#### PROBLEM TO WORK ON
Print every entry below again exactly as written, skipping the pictures.

#### INFORMATION

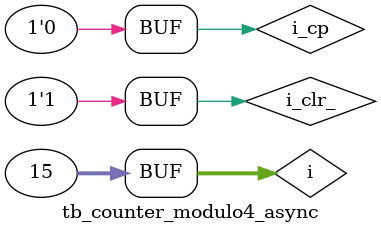
<source format=v>
module tb_counter_modulo4_async;
reg i_cp;
reg i_clr_;
wire [1:0] o_q;
wire [1:0] o_q_;
integer i;

initial begin
    i_cp = 1'b0;
    i_clr_ = 1'b0;
    
    #10;
    i_clr_ = 1'b1;

    for (i = 0; i < 4'hf; i = i + 1) begin
        i_cp = 1'b1;
        
        #5;
        i_cp = 1'b0;

        #5;
    end
end

counter_modulo4_async dut(
    .clockpulse(i_cp),
    .clear_(i_clr_),
    .signal_q(o_q),
    .signal_q_(o_q_)
);

endmodule

</source>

#### OUTPUT
<source format=v>
module tb_counter_modulo4_async;
reg i_cp;
reg i_clr_;
wire [1:0] o_q;
wire [1:0] o_q_;
integer i;

initial begin
    i_cp = 1'b0;
    i_clr_ = 1'b0;
    
    #10;
    i_clr_ = 1'b1;

    for (i = 0; i < 4'hf; i = i + 1) begin
        i_cp = 1'b1;
        
        #5;
        i_cp = 1'b0;

        #5;
    end
end

counter_modulo4_async dut(
    .clockpulse(i_cp),
    .clear_(i_clr_),
    .signal_q(o_q),
    .signal_q_(o_q_)
);

endmodule

</source>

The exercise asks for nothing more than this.